View Full Version : Econ 101 Post Series: Labor is not Fungible
scott
09-05-2011, 12:26 AM
http://www.thefreemanonline.org/anything-peaceful/labor-is-not-fungible/
A fantastic must-read, and one that illustrates the fundemental lack of understanding from both sides of the employment debate. Those who call for "more stimulus" are just as wrong as those saying the fleet of blue-colar manufacturing jobs is the problem.
An excellent summary:
Let me ask a simple question: If your productive capacity is totally focused on making tables, but your population has plenty of tables but has a real shortage of chairs, and no one is trained to make chairs, how much fiscal stimulus would you need to pick up aggregate demand? Answer: Infinite. People don’t want more tables at any price. As long as that’s all you’re offering, aggregate demand will remain low, and all your table makers will remain unemployed. In fact, the stimulus is just masking the problem and delaying the necessary adjustment to a ‘chair economy’.
Th'Pusher
09-05-2011, 12:45 AM
This I find interesting. How do you suggest we go about making chairs instead of tables?
Th'Pusher
09-05-2011, 01:08 AM
This is a question. I am one of those d-bag Keyseians who think we can create artificial demand by pumping government money into much needed infrastructure. Sure ther'll be some cannibalization of the higher end jobs, but I think it'll be offset by employing the labor of the unskilled who'll spend the money. Tarring a roof and a road can't be that different. Tell me where I am wrong.
ElNono
09-05-2011, 01:23 AM
Actually, the stimulus would work if it's applied directly to make chairs. You know, one of the things we were discussing with some other posters here is that there are certain needs, such as infrastructure, where if you would apply stimulus directly there then you would be creating some temporary jobs on an area where there's a need.
The other point to be made about this is that this country already transformed from a manufacturing economy to a services economy back in the 90's, when we stopped being competitive on the manufacturing business. Now, services seem to be the next thing being outsourced out there. So where do you go from here? Basically, the only thing left is intellectual property, but that's harder to enforce and it's very debatable you can run an entire country with the current standard of living off of that.
Thanks for the link!
ElNono
09-05-2011, 01:35 AM
BTW, after reading the article, the specialization part is on-point, but this country already went through transformations. If anything, the argument to be made is that some of the stimulus money should've gone towards training. The other argument is that seemingly never-ending unemployment benefits entices people to wait it out instead of taking on perhaps a 'lower' job.

■ WHAT TO WORK ON ■
1. Answer these questions from the forum thread:
(a) In the quoted summary, how much fiscal stimulus is needed to pick up aggregate demand?
(b) According to ElNono, when did the country change from a manufacturing economy to a services economy?
(c) Into what does Th'Pusher want to pump government money?
2. Reproduce everything in the forum thread from "View Full Version" down to "is the problem.".
3. Decide whether each statement agrees with the forum thread, answering yes or no and quoting the words that settle it:
(a) ElNono argues that some of the stimulus money should have gone toward training.
(b) The quoted summary says people would buy more tables if the price were lower.
(c) ElNono says manufacturing is the next thing being outsourced.
The forum thread can be worked through without looking at any of the entries.

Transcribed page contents
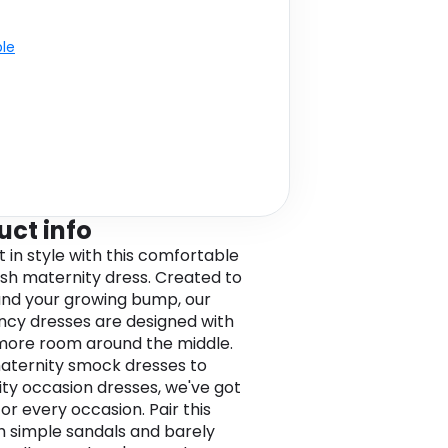
ble
uct info
t in style with this comfortable
lish maternity dress. Created to
 and your growing bump, our
cy dresses are designed with
e more room around the middle.
ternity smock dresses to
ty occasion dresses, we've got
for every occasion. Pair this
h simple sandals and barely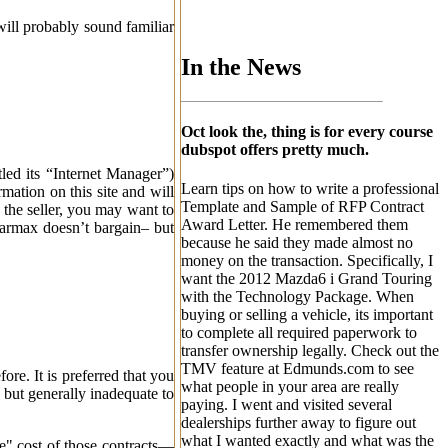
will probably sound familiar
In the News
Oct look the, thing is for every course
dubspot offers pretty much.
tled its “Internet Manager”)
Learn tips on how to write a professional
mation on this site and will
Template and Sample of RFP Contract
s the seller, you may want to
Award Letter. He remembered them
 Carmax doesn’t bargain– but
because he said they made almost no
money on the transaction. Specifically, I
want the 2012 Mazda6 i Grand Touring
with the Technology Package. When
buying or selling a vehicle, its important
to complete all required paperwork to
transfer ownership legally. Check out the
TMV feature at Edmunds.com to see
e. It is preferred that you
what people in your area are really
 but generally inadequate to
paying. I went and visited several
dealerships further away to figure out
what I wanted exactly and what was the
ue" cost of those contracts—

■ REPLIES ■
1.
(a) Infinite.
(b) Back in the 90's.
(c) Much needed infrastructure.

2.
View Full Version : Econ 101 Post Series: Labor is not Fungible
scott
09-05-2011, 12:26 AM
http://www.thefreemanonline.org/anything-peaceful/labor-is-not-fungible/
A fantastic must-read, and one that illustrates the fundemental lack of understanding from both sides of the employment debate. Those who call for "more stimulus" are just as wrong as those saying the fleet of blue-colar manufacturing jobs is the problem.

3.
(a) Yes: "the argument to be made is that some of the stimulus money should've gone towards training."
(b) No: "People don’t want more tables at any price."
(c) No: "Now, services seem to be the next thing being outsourced out there."